Architecture Building

[View more images of the Architecutre Building]

For twenty-one years after a curriculum was re-established in architecture in 1906 instruction was carried on in accommodations provided in the West Engineering Building. An office for Professor Emil Lorch, head of the department, one large office for the staff, and adjacent drafting rooms for students were on the second floor of the west wing. The beginnings of the Architecture Library were maintained in the Engineering Library on the second floor. The classes in freehand drawing and projection drawing met in the single large skylighted room on the fourth floor at the north end of the north wing, quite remote from the main quarters of the school. Lecture courses for architecture were included each semester in the scheduled assignment of classrooms in the Engineering Building. The East Engineering Building had not as yet been built.

In the early 1920's, with the postwar increase in enrollment, the need for a separate and sizable building became obvious. Following the recommendations of Professor Lorch, the Regents in 1924 passed a resolution approving a request to the legislature for an appropriation of $400,000 for an architecture building.

As a result of the University's request, the legislature in 1925 appropriated $400,000 for the purchase of a site and the construction of a building for architecture "in accordance with plans and specifications as prepared by Emil Lorch and Associates and as approved by George D. Mason." Mason, long an outstanding architect in Detroit, had led the campaign for the building. The contract was awarded to the Weber Construction Company of Bay City and construction was begun on October 1, 1926.

The site chosen was the south half of the block bounded on the north by South University Avenue, on the west by Tappan Street, on the south by Monroe Street, and on the east by Haven Avenue. The north half of the stated block was occupied by the Martha Cook Building and its extensive and well planted grounds. It was assumed by the architects that the main entrance of the new building would be on Haven Avenue. Although the property was then considered by some observers to be remote, it was faced on three sides by University buildings. The site of the Architecture Building was purchased from private owners at a cost of $137,717.50. The department moved into its new quarters in September, 1927. At that time the building was usable, but construction was not completed until June, 1928. When completed the building with its equipment was valued at $515,106.

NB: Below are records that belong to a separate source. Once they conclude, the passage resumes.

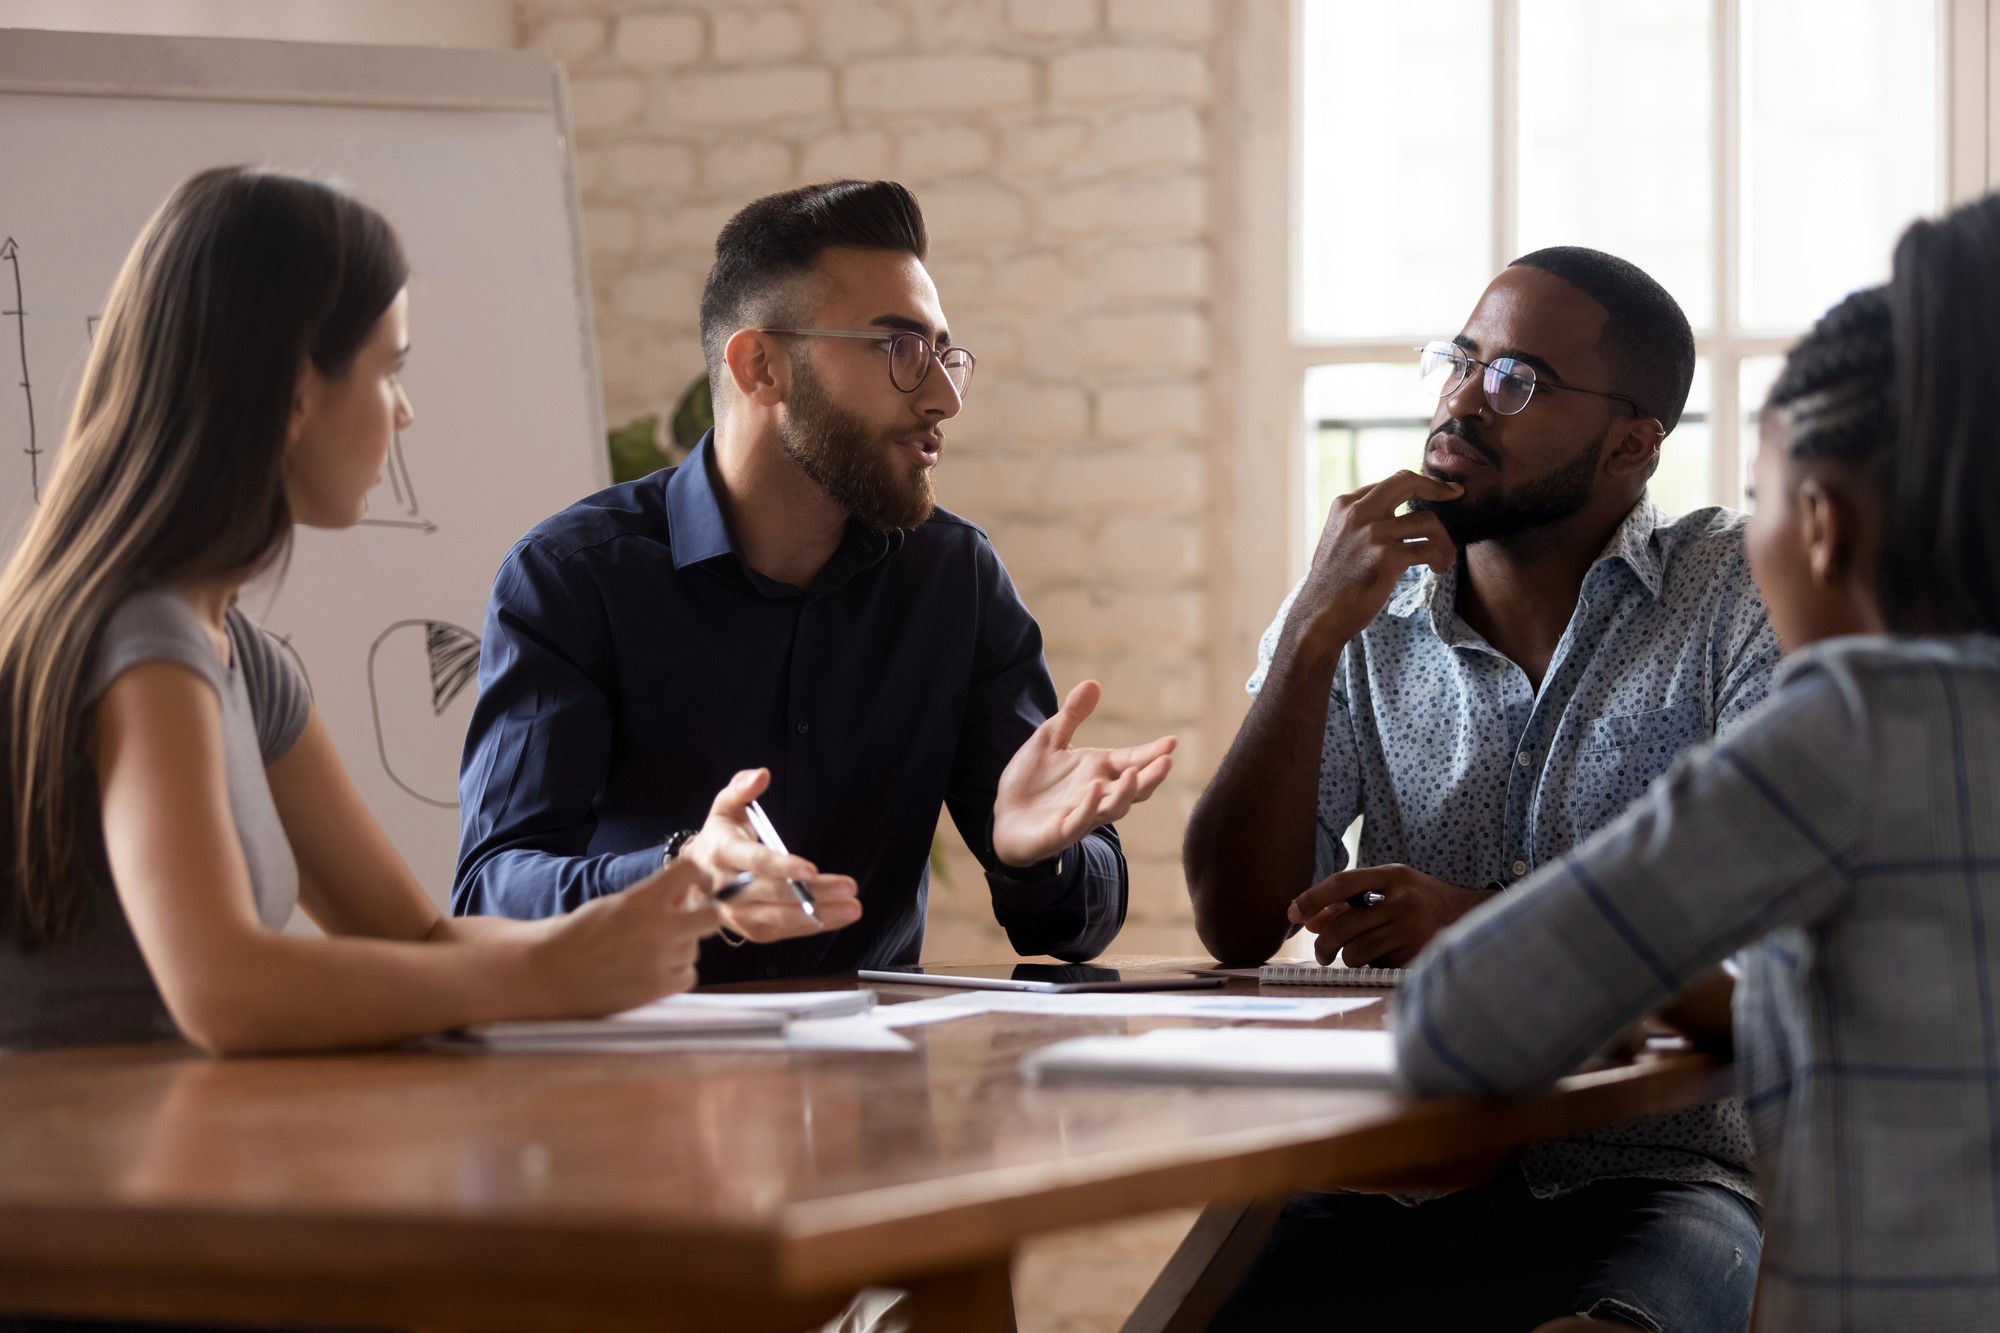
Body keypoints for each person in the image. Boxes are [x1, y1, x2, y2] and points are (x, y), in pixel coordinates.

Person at [0, 166, 804, 1056]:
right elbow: (223, 990)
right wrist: (546, 975)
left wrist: (657, 905)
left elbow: (413, 938)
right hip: (86, 1181)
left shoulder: (239, 658)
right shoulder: (145, 642)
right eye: (389, 370)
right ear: (296, 392)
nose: (406, 410)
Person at [1399, 195, 2000, 1331]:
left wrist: (1608, 975)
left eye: (1761, 495)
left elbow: (1461, 1022)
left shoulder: (1848, 730)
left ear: (1817, 524)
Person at [1189, 248, 1778, 1329]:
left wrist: (1478, 925)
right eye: (1459, 361)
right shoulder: (1359, 606)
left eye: (1515, 380)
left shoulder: (1733, 593)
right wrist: (1313, 632)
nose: (1460, 401)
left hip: (1653, 1178)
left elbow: (1766, 964)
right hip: (1386, 1172)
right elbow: (1233, 920)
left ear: (1631, 444)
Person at [453, 180, 1175, 982]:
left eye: (943, 354)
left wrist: (1038, 857)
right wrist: (682, 872)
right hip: (638, 1082)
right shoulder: (571, 579)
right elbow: (489, 895)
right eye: (899, 349)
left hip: (875, 1090)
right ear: (762, 365)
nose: (942, 396)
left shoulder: (954, 579)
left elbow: (1078, 929)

The Architecture Building is L-type in plan along the east and north sides of the property, the projected plan for long-time development being that of a quadrangle, with wings on the west and south sides to be added eventually. The wing running north and south is 168 feet long and that running east and west is 111 feet long. The building has 76,223 square feet of floor space.

The structure is without basement, and each of the wings is four stories in height. The tower is the main vertical circulation, supplemented by the south stairway on Monroe Street. Externally, the wall surface material is brick, and the sloping roofs are slate. Although the structural frame is mainly of steel, there are many piers and modulated wall surfaces so that the general effect is to some extent monumental. The north side of the wing running east and west is largely of glass, providing light for the large drafting rooms on the lower three floors. At the fourth-floor level and for the fifth-floor studio these large windows are arched.

In the early years after the building was occupied, the open site space comprising the entire southwest area of the block was developed as a formal garden, with a sunken square in the center focused on a central column. Flagged walks and rows of clipped evergreen hedges outlined this space. Through the efforts of Professor Lorch and friends of the school a number of fragments of architecture were purchased or donated and appropriately placed on the axes of the garden about the sunken court, or against the walls of the main building. Those of particular interest are fragments of American buildings illustrating by example the range and sequence of architectural development in this country. The arrangement aimed to make the open space agreeable, to relate it to the existing building, and to suggest the quadrangle which would appear upon completion of the whole structure. Not long after the occupation of the building Haven Avenue was closed as a street, and its place was taken by a mall with a broad sidewalk, thus depriving the Architecture Building of its main entrance by a street approach.